Retrieve each line that contains the word "REGION" from the entries below.
+ + + + + + +
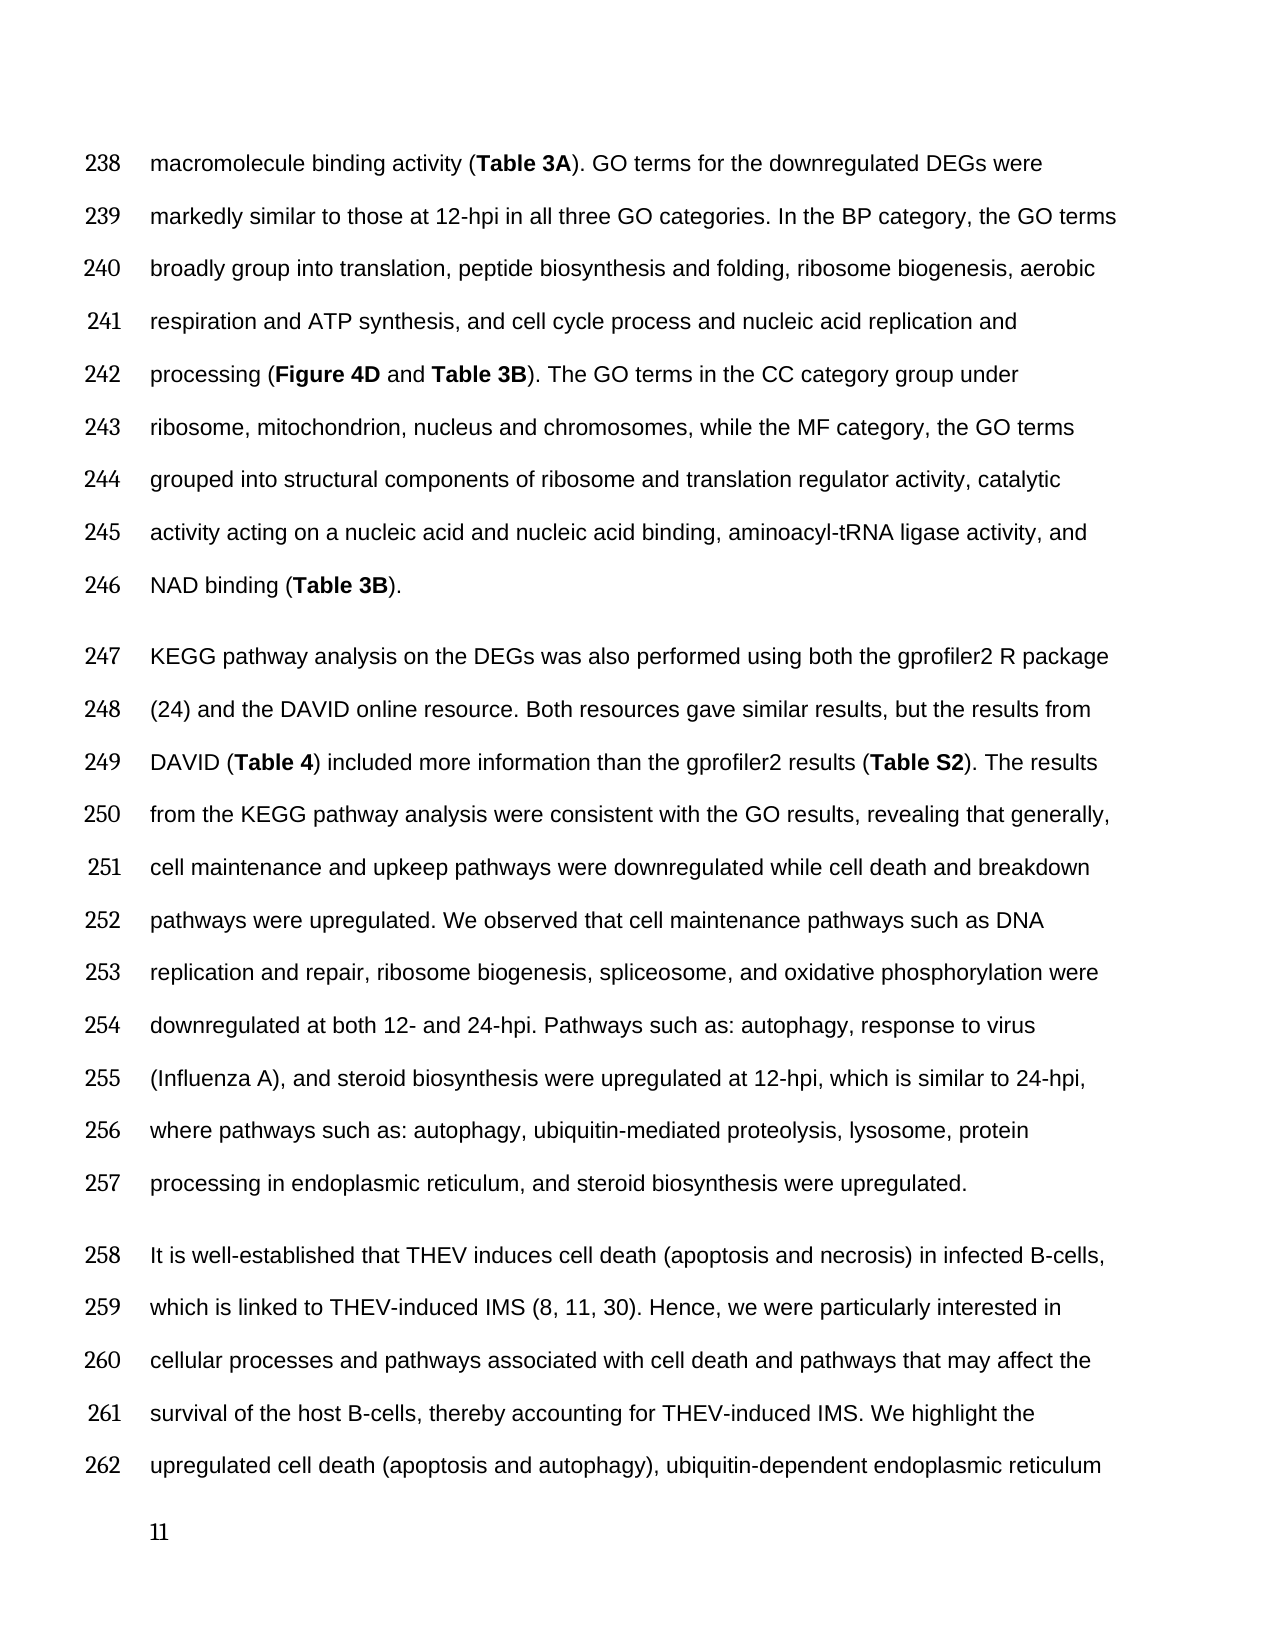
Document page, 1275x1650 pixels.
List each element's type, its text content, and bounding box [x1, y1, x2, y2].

text KEGG pathway analysis on the DEGs was also performed using both the gprofiler2 R package (24) and the DAVID online resource. Both resources gave similar results, but the results from DAVID (Table 4) included more information than the gprofiler2 results (Table S2). The results from the KEGG pathway analysis were consistent with the GO results, revealing that generally, cell maintenance and upkeep pathways were downregulated while cell death and breakdown pathways were upregulated. We observed that cell maintenance pathways such as DNA replication and repair, ribosome biogenesis, spliceosome, and oxidative phosphorylation were downregulated at both 12- and 24-hpi. Pathways such as: autophagy, response to virus (Influenza A), and steroid biosynthesis were upregulated at 12-hpi, which is similar to 24-hpi, where pathways such as: autophagy, ubiquitin-mediated proteolysis, lysosome, protein processing in endoplasmic reticulum, and steroid biosynthesis were upregulated. [150, 643, 1125, 1197]
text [150, 1242, 1125, 1479]
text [150, 150, 1125, 598]
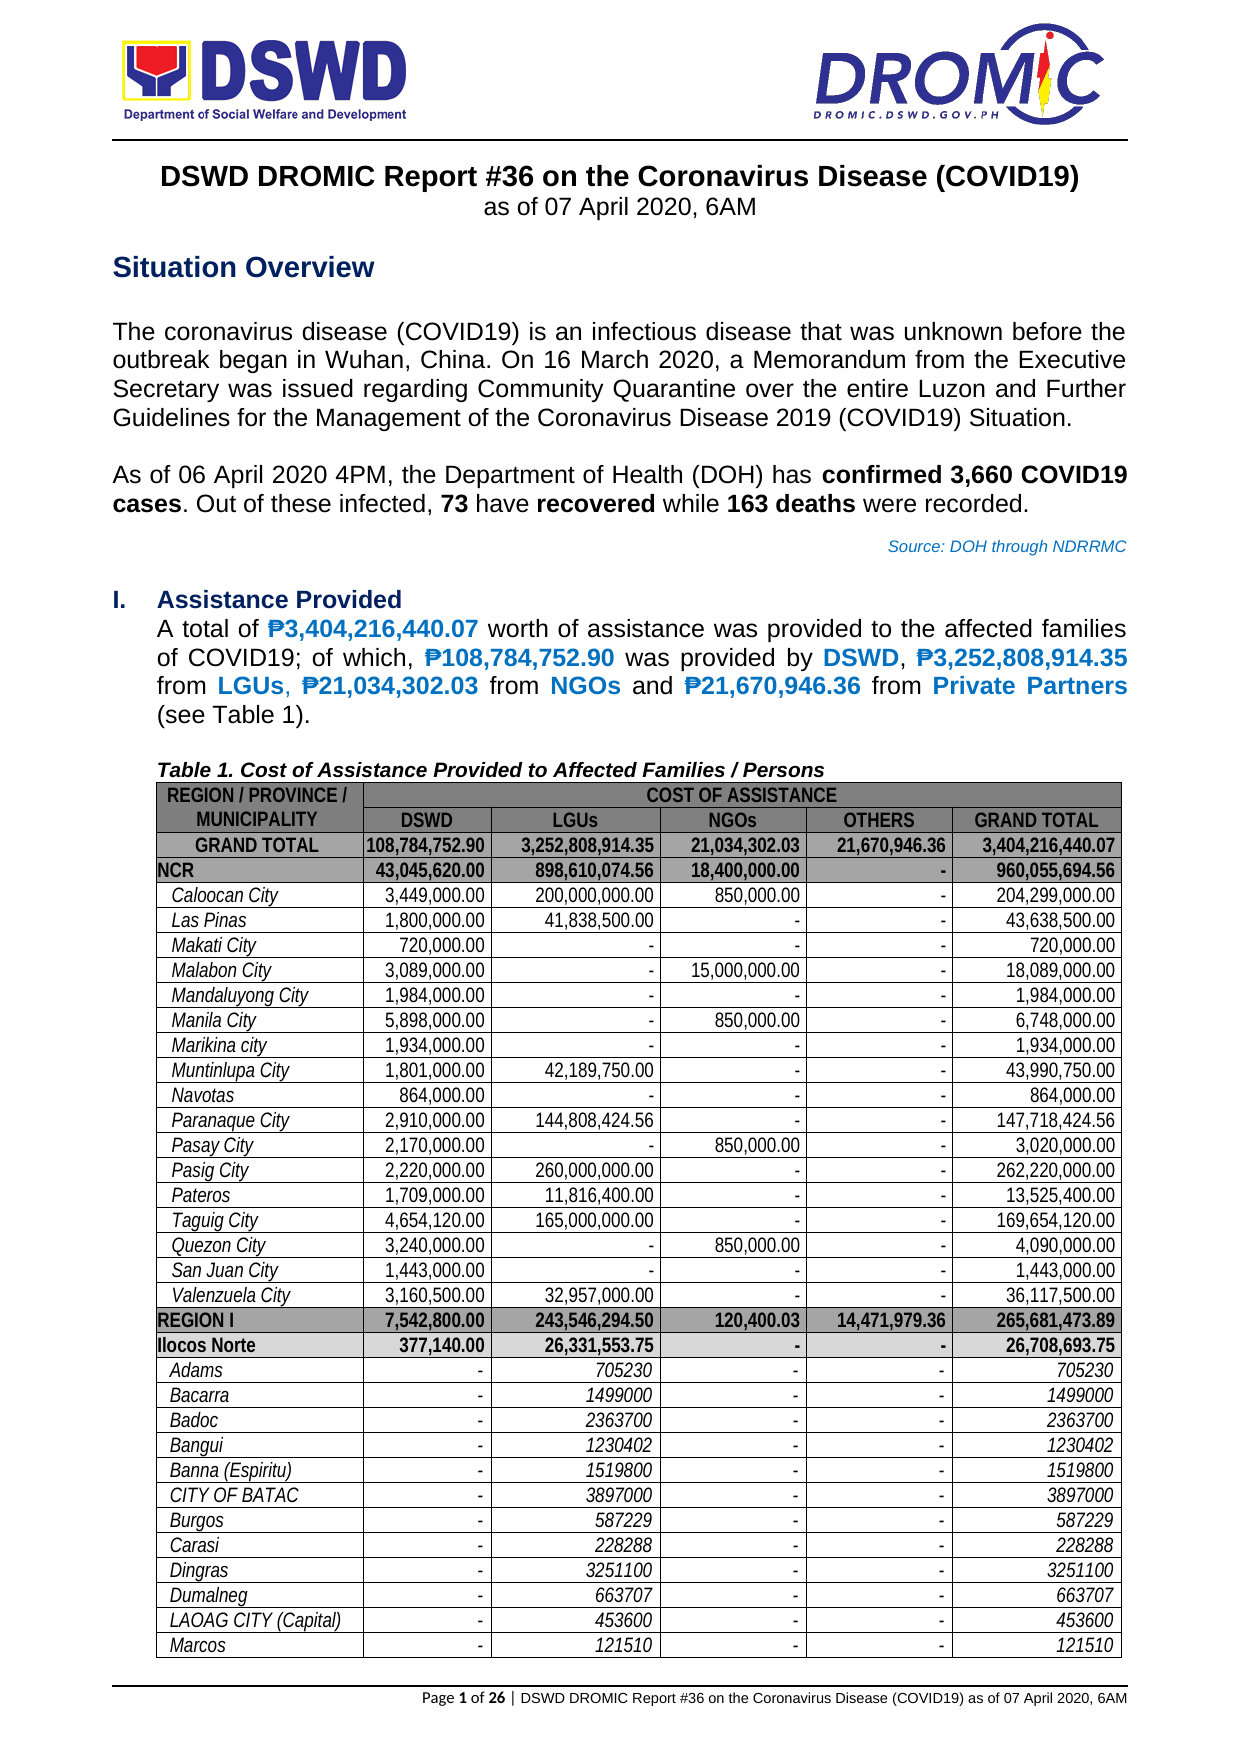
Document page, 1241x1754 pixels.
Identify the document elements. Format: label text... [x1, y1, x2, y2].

table_cell Malabon City [157, 958, 363, 982]
table_cell - [661, 1583, 806, 1607]
table_cell 144,808,424.56 [492, 1108, 660, 1132]
table_cell 1499000 [953, 1383, 1121, 1407]
text Table 1. Cost of Assistance Provided to Affected Families / Persons [112, 758, 1128, 782]
table_cell 453600 [953, 1608, 1121, 1632]
table_cell 200,000,000.00 [492, 883, 660, 907]
table_cell 3,240,000.00 [364, 1233, 491, 1257]
table_cell 453600 [492, 1608, 660, 1632]
table_cell - [661, 1433, 806, 1457]
table_cell 4,654,120.00 [364, 1208, 491, 1232]
table_cell [157, 1608, 169, 1632]
table_cell - [661, 983, 806, 1007]
table_cell 587229 [953, 1508, 1121, 1532]
table_cell - [807, 1508, 952, 1532]
table_cell 204,299,000.00 [953, 883, 1121, 907]
table_cell Muntinlupa City [157, 1058, 363, 1082]
table_cell [157, 1383, 169, 1407]
table_cell - [364, 1583, 491, 1607]
table_cell 41,838,500.00 [492, 908, 660, 932]
table_cell - [807, 958, 952, 982]
table_cell 898,610,074.56 [492, 858, 660, 882]
table_cell 165,000,000.00 [492, 1208, 660, 1232]
table_cell [157, 1633, 169, 1657]
table_cell 850,000.00 [661, 1133, 806, 1157]
table_cell 587229 [492, 1508, 660, 1532]
table_cell 3,160,500.00 [364, 1283, 491, 1307]
table_cell Pateros [157, 1183, 363, 1207]
text DSWD DROMIC Report #36 on the Coronavirus Disease (COVID19) [112, 159, 1128, 192]
table_cell [157, 1558, 169, 1582]
table_cell - [807, 883, 952, 907]
table_cell 6,748,000.00 [953, 1008, 1121, 1032]
table_cell - [661, 933, 806, 957]
table_cell - [364, 1533, 491, 1557]
table_cell - [364, 1508, 491, 1532]
table_cell - [807, 1533, 952, 1557]
table_cell - [492, 1033, 660, 1057]
table_cell 43,045,620.00 [364, 858, 491, 882]
table_cell Navotas [157, 1083, 363, 1107]
table_cell CITY OF BATAC [169, 1483, 363, 1507]
table_cell - [807, 1258, 952, 1282]
table_cell 147,718,424.56 [953, 1108, 1121, 1132]
table_cell [157, 1533, 169, 1557]
table_cell - [807, 908, 952, 932]
table_cell - [661, 1058, 806, 1082]
table_cell - [807, 1433, 952, 1457]
table_cell 1,443,000.00 [364, 1258, 491, 1282]
table_cell - [364, 1608, 491, 1632]
table_cell 864,000.00 [364, 1083, 491, 1107]
table_cell 1,934,000.00 [364, 1033, 491, 1057]
table_cell Manila City [157, 1008, 363, 1032]
table_cell - [807, 1333, 952, 1357]
table_cell - [661, 1208, 806, 1232]
table_cell 705230 [953, 1358, 1121, 1382]
text A total of ₱3,404,216,440.07 worth of assistance was provided to the affected families of COVID19; of which, ₱108,784,752.90 was provided by DSWD, ₱3,252,808,914.35 from LGUs, ₱21,034,302.03 from NGOs and ₱21,670,946.36 from Private Partners (see Table 1). [157, 614, 1128, 729]
table_cell Adams [169, 1358, 363, 1382]
table_cell - [661, 1508, 806, 1532]
table_cell 663707 [492, 1583, 660, 1607]
table_cell Caloocan City [157, 883, 363, 907]
table_cell GRAND TOTAL [157, 833, 363, 857]
table_cell 850,000.00 [661, 1233, 806, 1257]
table_cell 228288 [953, 1533, 1121, 1557]
table_cell Bangui [169, 1433, 363, 1457]
table_cell [157, 1583, 169, 1607]
table_cell Paranaque City [157, 1108, 363, 1132]
table_cell 18,400,000.00 [661, 858, 806, 882]
table_cell - [807, 983, 952, 1007]
table_cell 32,957,000.00 [492, 1283, 660, 1307]
table_cell Marikina city [157, 1033, 363, 1057]
table_cell 3,020,000.00 [953, 1133, 1121, 1157]
table_cell Marcos [169, 1633, 363, 1657]
table_cell 169,654,120.00 [953, 1208, 1121, 1232]
table_cell 1519800 [492, 1458, 660, 1482]
table_cell - [364, 1633, 491, 1657]
table_cell [157, 1483, 169, 1507]
table_cell NCR [157, 858, 363, 882]
table_cell 1,984,000.00 [953, 983, 1121, 1007]
table_cell - [807, 1208, 952, 1232]
table_cell - [807, 1233, 952, 1257]
table_cell 850,000.00 [661, 1008, 806, 1032]
table_cell 15,000,000.00 [661, 958, 806, 982]
table_cell Valenzuela City [157, 1283, 363, 1307]
table_cell - [492, 958, 660, 982]
table_cell 18,089,000.00 [953, 958, 1121, 982]
table_cell 720,000.00 [364, 933, 491, 957]
table_cell - [661, 1608, 806, 1632]
text as of 07 April 2020, 6AM [112, 192, 1128, 221]
table_cell 1230402 [953, 1433, 1121, 1457]
table_cell 705230 [492, 1358, 660, 1382]
table_cell 960,055,694.56 [953, 858, 1121, 882]
table_cell 2,170,000.00 [364, 1133, 491, 1157]
table_cell 3251100 [953, 1558, 1121, 1582]
table_cell 2,220,000.00 [364, 1158, 491, 1182]
table_cell - [807, 1183, 952, 1207]
table_cell - [492, 1233, 660, 1257]
table_cell 1,800,000.00 [364, 908, 491, 932]
table_cell 1499000 [492, 1383, 660, 1407]
table_cell - [492, 1008, 660, 1032]
table_cell - [807, 1283, 952, 1307]
table_cell - [364, 1483, 491, 1507]
table_cell - [807, 1133, 952, 1157]
table_cell GRAND TOTAL [953, 808, 1121, 832]
table_cell - [661, 1558, 806, 1582]
table_cell - [661, 1383, 806, 1407]
table_cell [157, 1458, 169, 1482]
table_cell NGOs [661, 808, 806, 832]
table_cell - [807, 1408, 952, 1432]
table_cell - [661, 1108, 806, 1132]
table_cell [157, 1408, 169, 1432]
text As of 06 April 2020 4PM, the Department of Health (DOH) has confirmed 3,660 COVID19 cases. Out of these infected, 73 have recovered while 163 deaths were recorded. [112, 461, 1128, 518]
table_cell 3,404,216,440.07 [953, 833, 1121, 857]
table_cell 43,990,750.00 [953, 1058, 1121, 1082]
table_cell 21,670,946.36 [807, 833, 952, 857]
table_cell - [364, 1433, 491, 1457]
table_cell - [364, 1458, 491, 1482]
list Assistance Provided [112, 585, 1128, 614]
table_cell - [807, 1608, 952, 1632]
table_cell Pasay City [157, 1133, 363, 1157]
table_cell 108,784,752.90 [364, 833, 491, 857]
table_cell 243,546,294.50 [492, 1308, 660, 1332]
table_cell Bacarra [169, 1383, 363, 1407]
table_cell 26,708,693.75 [953, 1333, 1121, 1357]
table_cell REGION I [157, 1308, 363, 1332]
table_cell 377,140.00 [364, 1333, 491, 1357]
table_cell - [661, 1183, 806, 1207]
table_cell 864,000.00 [953, 1083, 1121, 1107]
text The coronavirus disease (COVID19) is an infectious disease that was unknown before the outbreak began in Wuhan, China. On 16 March 2020, a Memorandum from the Executive Secretary was issued regarding Community Quarantine over the entire Luzon and Further Guidelines for the Management of the Coronavirus Disease 2019 (COVID19) Situation. [112, 317, 1128, 432]
table_cell Carasi [169, 1533, 363, 1557]
table_header COST OF ASSISTANCE [364, 783, 1121, 807]
table_cell - [661, 1333, 806, 1357]
table_cell 11,816,400.00 [492, 1183, 660, 1207]
table_cell Quezon City [157, 1233, 363, 1257]
table_cell - [807, 1633, 952, 1657]
table_cell - [807, 1108, 952, 1132]
table_cell LAOAG CITY (Capital) [169, 1608, 363, 1632]
table_cell 3,252,808,914.35 [492, 833, 660, 857]
picture [112, 37, 417, 125]
table_cell 1519800 [953, 1458, 1121, 1482]
table_cell 3,089,000.00 [364, 958, 491, 982]
table_cell 43,638,500.00 [953, 908, 1121, 932]
table_cell - [807, 1083, 952, 1107]
table_cell San Juan City [157, 1258, 363, 1282]
table_cell Makati City [157, 933, 363, 957]
table_cell [157, 1358, 169, 1382]
table_cell 1,934,000.00 [953, 1033, 1121, 1057]
table_cell - [807, 1383, 952, 1407]
table_cell - [661, 1083, 806, 1107]
table_cell DSWD [364, 808, 491, 832]
table_cell 1,443,000.00 [953, 1258, 1121, 1282]
table_cell Dumalneg [169, 1583, 363, 1607]
table_cell Dingras [169, 1558, 363, 1582]
table_cell Ilocos Norte [157, 1333, 363, 1357]
table_cell - [661, 1358, 806, 1382]
table_cell 262,220,000.00 [953, 1158, 1121, 1182]
table_cell - [661, 1258, 806, 1282]
text Source: DOH through NDRRMC [112, 537, 1128, 556]
table_cell 228288 [492, 1533, 660, 1557]
table_cell Burgos [169, 1508, 363, 1532]
table_cell 14,471,979.36 [807, 1308, 952, 1332]
table_cell 3897000 [953, 1483, 1121, 1507]
table_cell 265,681,473.89 [953, 1308, 1121, 1332]
table_cell 2,910,000.00 [364, 1108, 491, 1132]
table_cell - [807, 1008, 952, 1032]
table_cell 3897000 [492, 1483, 660, 1507]
table_cell Mandaluyong City [157, 983, 363, 1007]
table_cell 720,000.00 [953, 933, 1121, 957]
picture [781, 23, 1133, 125]
table_cell LGUs [492, 808, 660, 832]
table_cell - [807, 1458, 952, 1482]
table_cell - [661, 1033, 806, 1057]
table_cell [157, 1508, 169, 1532]
table_cell 120,400.03 [661, 1308, 806, 1332]
table_cell - [661, 1533, 806, 1557]
table_cell - [492, 1258, 660, 1282]
table_cell 1,801,000.00 [364, 1058, 491, 1082]
table_cell 121510 [492, 1633, 660, 1657]
table_cell Banna (Espiritu) [169, 1458, 363, 1482]
table_cell 1,984,000.00 [364, 983, 491, 1007]
table_cell Las Pinas [157, 908, 363, 932]
table_cell 1230402 [492, 1433, 660, 1457]
table_cell 21,034,302.03 [661, 833, 806, 857]
table_cell 36,117,500.00 [953, 1283, 1121, 1307]
table_cell - [807, 1558, 952, 1582]
table_cell - [492, 1083, 660, 1107]
table_header REGION / PROVINCE / MUNICIPALITY [157, 783, 363, 832]
table_cell 2363700 [953, 1408, 1121, 1432]
table_cell 260,000,000.00 [492, 1158, 660, 1182]
table_cell 3251100 [492, 1558, 660, 1582]
table_cell - [807, 1033, 952, 1057]
table_cell - [492, 983, 660, 1007]
table_cell - [807, 1158, 952, 1182]
table_cell 1,709,000.00 [364, 1183, 491, 1207]
table_cell - [807, 858, 952, 882]
table_cell - [364, 1558, 491, 1582]
table_cell 7,542,800.00 [364, 1308, 491, 1332]
table_cell - [364, 1358, 491, 1382]
table_cell [157, 1433, 169, 1457]
table_cell 121510 [953, 1633, 1121, 1657]
table_cell - [661, 908, 806, 932]
text Situation Overview [112, 250, 1128, 283]
table_cell - [364, 1383, 491, 1407]
table_cell 5,898,000.00 [364, 1008, 491, 1032]
table_cell OTHERS [807, 808, 952, 832]
table_cell - [661, 1458, 806, 1482]
table_cell - [807, 1058, 952, 1082]
table_cell - [661, 1483, 806, 1507]
table_cell - [807, 1583, 952, 1607]
table_cell 2363700 [492, 1408, 660, 1432]
table_cell - [661, 1283, 806, 1307]
table_cell Badoc [169, 1408, 363, 1432]
table_cell - [492, 933, 660, 957]
table_cell 3,449,000.00 [364, 883, 491, 907]
table_cell 850,000.00 [661, 883, 806, 907]
table_cell - [364, 1408, 491, 1432]
table_cell - [492, 1133, 660, 1157]
table_cell Pasig City [157, 1158, 363, 1182]
table_cell - [807, 1358, 952, 1382]
table_cell - [661, 1633, 806, 1657]
table_cell Taguig City [157, 1208, 363, 1232]
table_cell 42,189,750.00 [492, 1058, 660, 1082]
table_cell 13,525,400.00 [953, 1183, 1121, 1207]
table_cell 663707 [953, 1583, 1121, 1607]
table_cell 26,331,553.75 [492, 1333, 660, 1357]
table_cell 4,090,000.00 [953, 1233, 1121, 1257]
table_cell - [807, 1483, 952, 1507]
table_cell - [807, 933, 952, 957]
table_cell - [661, 1158, 806, 1182]
table_cell - [661, 1408, 806, 1432]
+ + + + + + +
**Solution to the exercise**
table_cell REGION I [157, 1308, 363, 1332]
table_header REGION / PROVINCE / MUNICIPALITY [157, 783, 363, 832]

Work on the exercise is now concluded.